Problem to solve =
Wherever pictures appear in the listing below, leave them out, and copy exactly, and only, everything from the line with "right knee: (504, 412)" down to the line with "left knee: (841, 441)".

Excerpted records =
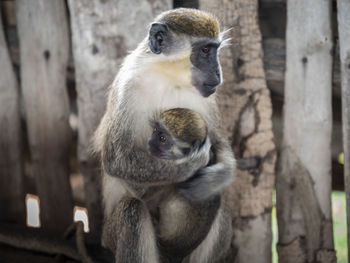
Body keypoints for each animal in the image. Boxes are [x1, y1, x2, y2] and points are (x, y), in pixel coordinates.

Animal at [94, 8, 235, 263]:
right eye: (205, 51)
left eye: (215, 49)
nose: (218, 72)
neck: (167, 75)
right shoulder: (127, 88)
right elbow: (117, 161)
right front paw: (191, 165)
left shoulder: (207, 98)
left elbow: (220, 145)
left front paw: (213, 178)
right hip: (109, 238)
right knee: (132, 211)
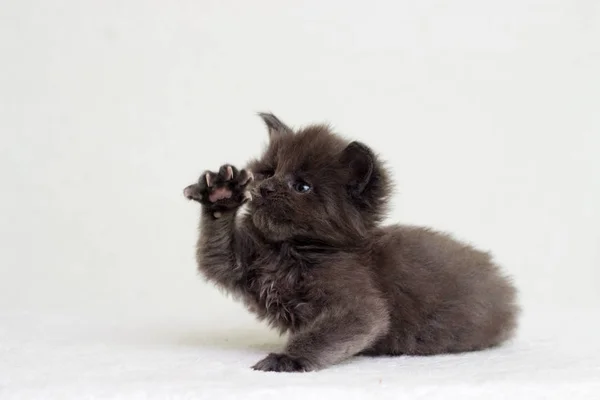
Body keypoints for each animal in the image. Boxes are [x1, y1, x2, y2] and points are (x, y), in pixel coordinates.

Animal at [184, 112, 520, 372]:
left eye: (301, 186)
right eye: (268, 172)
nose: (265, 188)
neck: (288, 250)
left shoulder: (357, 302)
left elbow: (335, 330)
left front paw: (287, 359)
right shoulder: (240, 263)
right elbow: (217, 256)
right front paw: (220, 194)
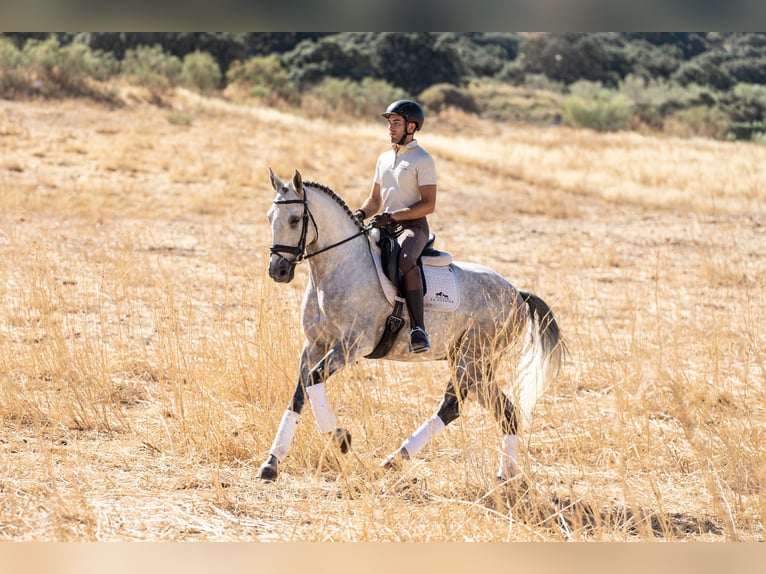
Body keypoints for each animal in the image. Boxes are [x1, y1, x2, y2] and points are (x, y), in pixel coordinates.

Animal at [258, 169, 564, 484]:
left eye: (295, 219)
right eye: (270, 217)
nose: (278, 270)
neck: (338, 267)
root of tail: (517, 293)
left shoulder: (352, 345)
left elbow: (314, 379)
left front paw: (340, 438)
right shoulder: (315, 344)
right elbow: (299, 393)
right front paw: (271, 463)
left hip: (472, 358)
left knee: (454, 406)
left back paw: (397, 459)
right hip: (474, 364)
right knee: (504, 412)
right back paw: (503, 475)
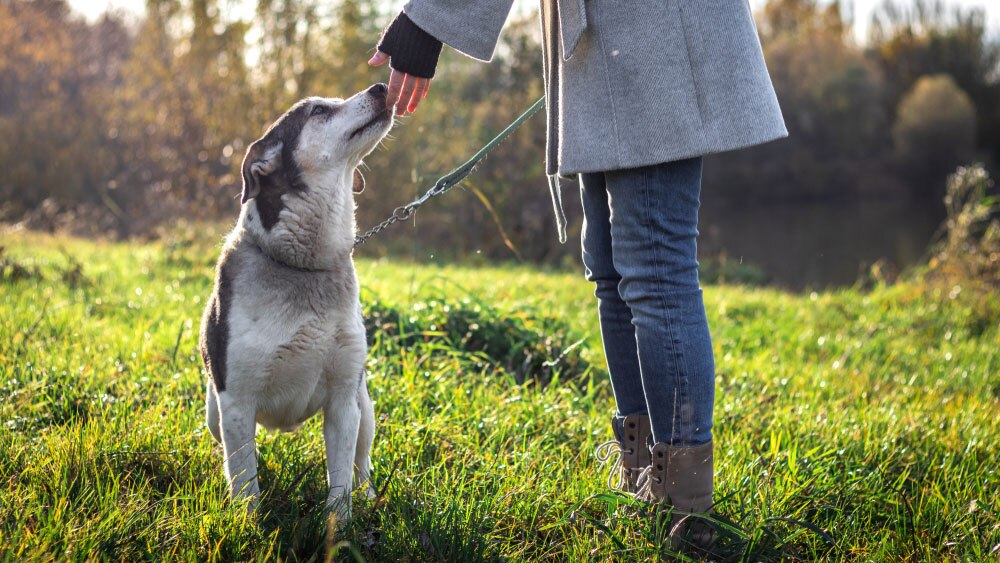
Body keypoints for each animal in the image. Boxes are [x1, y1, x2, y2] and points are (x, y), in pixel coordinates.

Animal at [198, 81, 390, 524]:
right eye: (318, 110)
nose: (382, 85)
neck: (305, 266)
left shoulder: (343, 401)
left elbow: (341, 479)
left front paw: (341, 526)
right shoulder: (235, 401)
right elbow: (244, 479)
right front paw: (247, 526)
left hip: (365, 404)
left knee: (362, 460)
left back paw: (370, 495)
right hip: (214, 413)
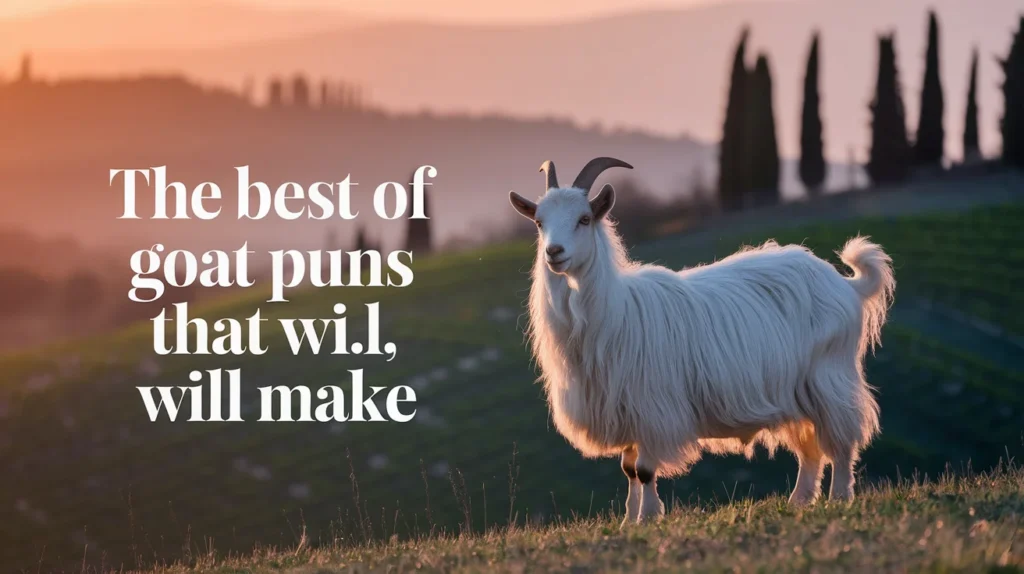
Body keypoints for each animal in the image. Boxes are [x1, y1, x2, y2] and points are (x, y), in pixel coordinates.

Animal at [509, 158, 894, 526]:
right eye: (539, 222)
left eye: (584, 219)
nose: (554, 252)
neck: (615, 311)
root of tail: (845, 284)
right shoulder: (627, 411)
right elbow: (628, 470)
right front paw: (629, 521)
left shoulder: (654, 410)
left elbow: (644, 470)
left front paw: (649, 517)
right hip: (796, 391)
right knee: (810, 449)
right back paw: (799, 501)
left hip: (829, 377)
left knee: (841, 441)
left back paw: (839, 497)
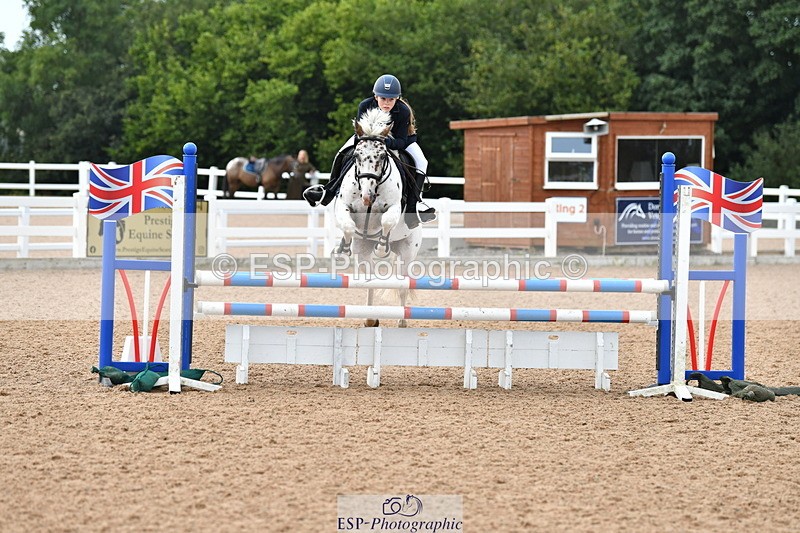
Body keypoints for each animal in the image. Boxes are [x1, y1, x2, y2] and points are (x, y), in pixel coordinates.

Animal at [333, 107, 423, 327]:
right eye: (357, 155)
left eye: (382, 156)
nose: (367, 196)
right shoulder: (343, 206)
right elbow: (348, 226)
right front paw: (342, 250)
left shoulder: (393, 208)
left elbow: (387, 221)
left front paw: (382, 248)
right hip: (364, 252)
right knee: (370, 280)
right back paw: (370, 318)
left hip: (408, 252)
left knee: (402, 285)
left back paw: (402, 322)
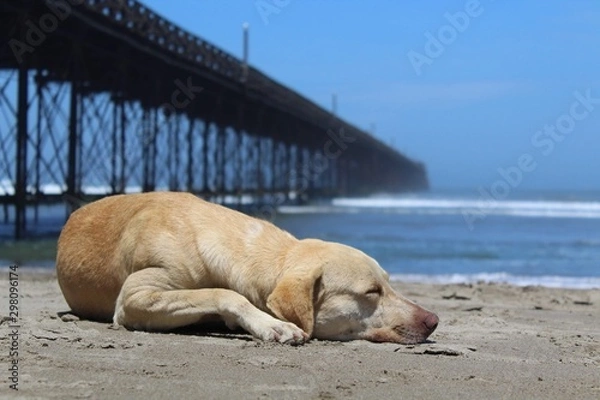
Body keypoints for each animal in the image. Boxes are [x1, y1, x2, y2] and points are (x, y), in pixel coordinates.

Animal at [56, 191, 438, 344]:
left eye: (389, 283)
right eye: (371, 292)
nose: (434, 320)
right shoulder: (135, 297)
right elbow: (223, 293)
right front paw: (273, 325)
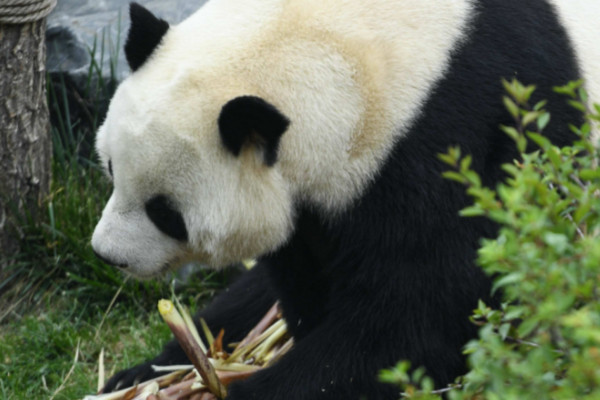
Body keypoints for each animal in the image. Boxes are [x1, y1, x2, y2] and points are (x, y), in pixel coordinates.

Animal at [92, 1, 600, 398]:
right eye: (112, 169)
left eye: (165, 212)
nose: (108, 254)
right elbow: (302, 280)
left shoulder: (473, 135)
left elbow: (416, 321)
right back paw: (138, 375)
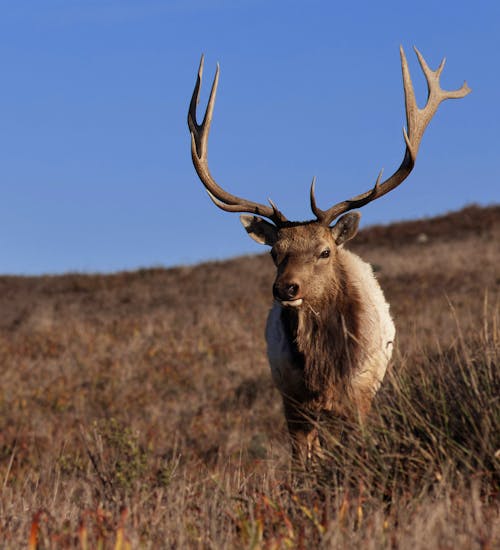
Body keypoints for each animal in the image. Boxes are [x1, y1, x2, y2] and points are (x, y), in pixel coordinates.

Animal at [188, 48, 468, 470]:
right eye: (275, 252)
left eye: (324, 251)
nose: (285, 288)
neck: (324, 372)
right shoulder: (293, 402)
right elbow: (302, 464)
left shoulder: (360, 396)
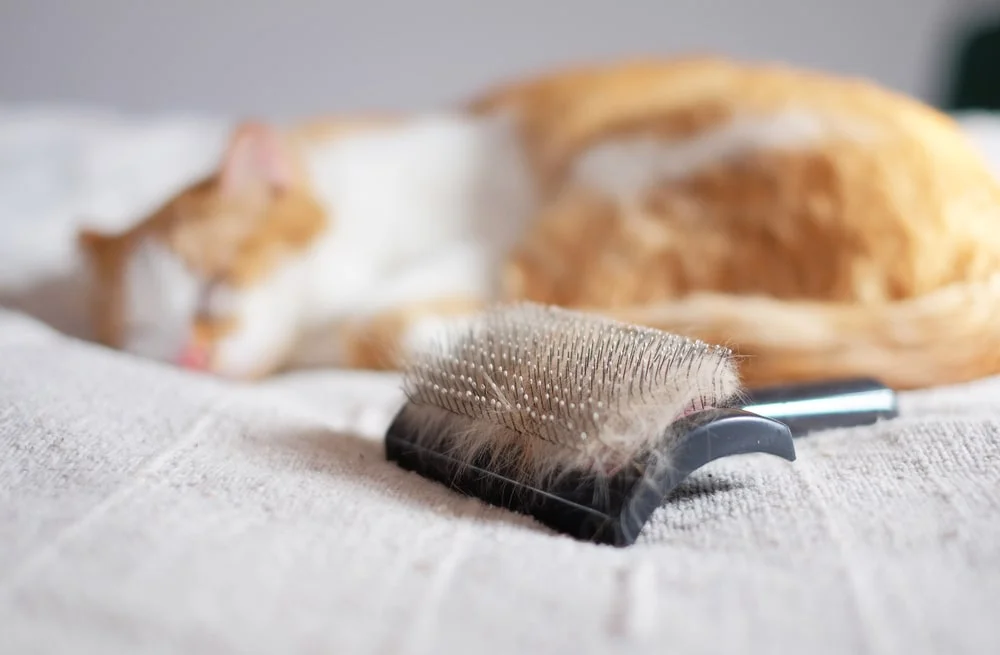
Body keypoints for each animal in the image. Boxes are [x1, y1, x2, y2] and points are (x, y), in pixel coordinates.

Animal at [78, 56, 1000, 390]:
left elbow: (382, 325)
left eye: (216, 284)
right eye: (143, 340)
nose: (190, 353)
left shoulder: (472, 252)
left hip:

Response box =
right knee: (504, 412)
right back paw: (503, 475)
Body keypoints for each animal in the image. Boxes are [x1, y1, x2, y2] and points are (x, y), in pixel coordinates.

Animal at [198, 81, 390, 524]:
right eye: (318, 110)
nose: (382, 85)
neck: (305, 266)
left shoulder: (343, 401)
left elbow: (341, 479)
left front paw: (341, 526)
right shoulder: (235, 401)
right elbow: (244, 479)
right front paw: (247, 526)
left hip: (365, 404)
left knee: (362, 460)
left back paw: (370, 495)
right hip: (214, 413)
Body keypoints for each animal in the image. Boxes are [x1, y1, x2, y2] and points are (x, y), in pixel coordinates.

Animal at [509, 158, 894, 526]:
right eye: (539, 222)
left eye: (584, 219)
nose: (554, 252)
neck: (615, 311)
root of tail: (845, 284)
right shoulder: (627, 411)
right elbow: (628, 470)
right front paw: (629, 521)
left shoulder: (654, 410)
left elbow: (644, 470)
left front paw: (649, 517)
right hip: (796, 391)
right knee: (810, 449)
right back paw: (799, 501)
left hip: (829, 377)
left knee: (841, 441)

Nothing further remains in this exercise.